Your assignment: Pictures stay out of the copy. Retype exactly, and only, the lines from the one containing "Udany wypoczynek nad Jeziorem" through the end of the listing below.

═══

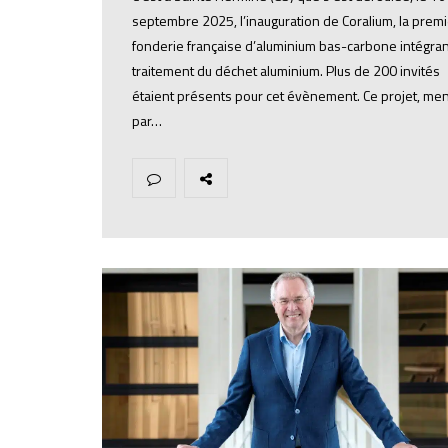
septembre 2025, l’inauguration de Coralium, la prem
fonderie française d’aluminium bas-carbone intégran
traitement du déchet aluminium. Plus de 200 invités
étaient présents pour cet évènement. Ce projet, me
par…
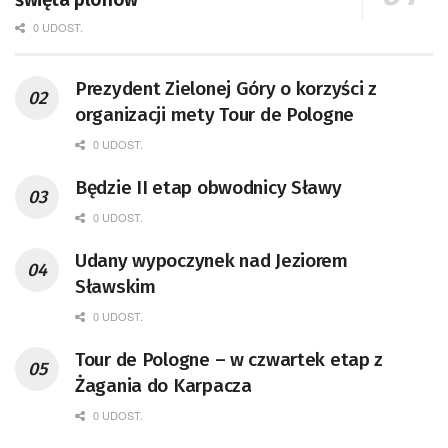
0 UDOST.
Prezydent Zielonej Góry o korzyści z
organizacji mety Tour de Pologne
0 UDOST.
Będzie II etap obwodnicy Sławy
0 UDOST.
Udany wypoczynek nad Jeziorem
Sławskim
0 UDOST.
Tour de Pologne – w czwartek etap z
Żagania do Karpacza
0 UDOST.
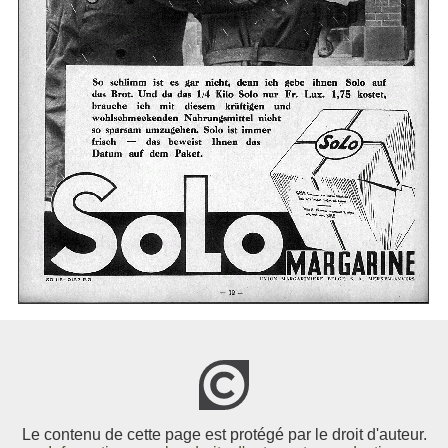
Le contenu de cette page est protégé par le droit d'auteur.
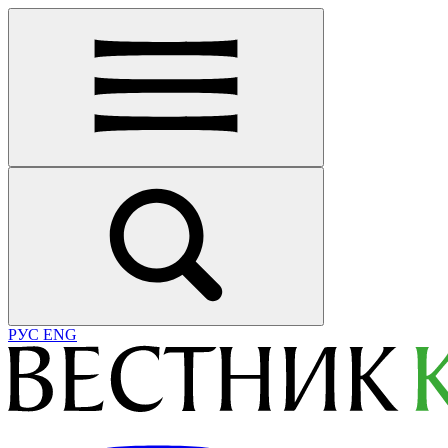
РУС
ENG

═══

Response box:
Udany wypoczynek nad Jeziorem
Sławskim
0 UDOST.
Tour de Pologne – w czwartek etap z
Żagania do Karpacza
0 UDOST.
Le contenu de cette page est protégé par le droit d'auteur.
РУС
ENG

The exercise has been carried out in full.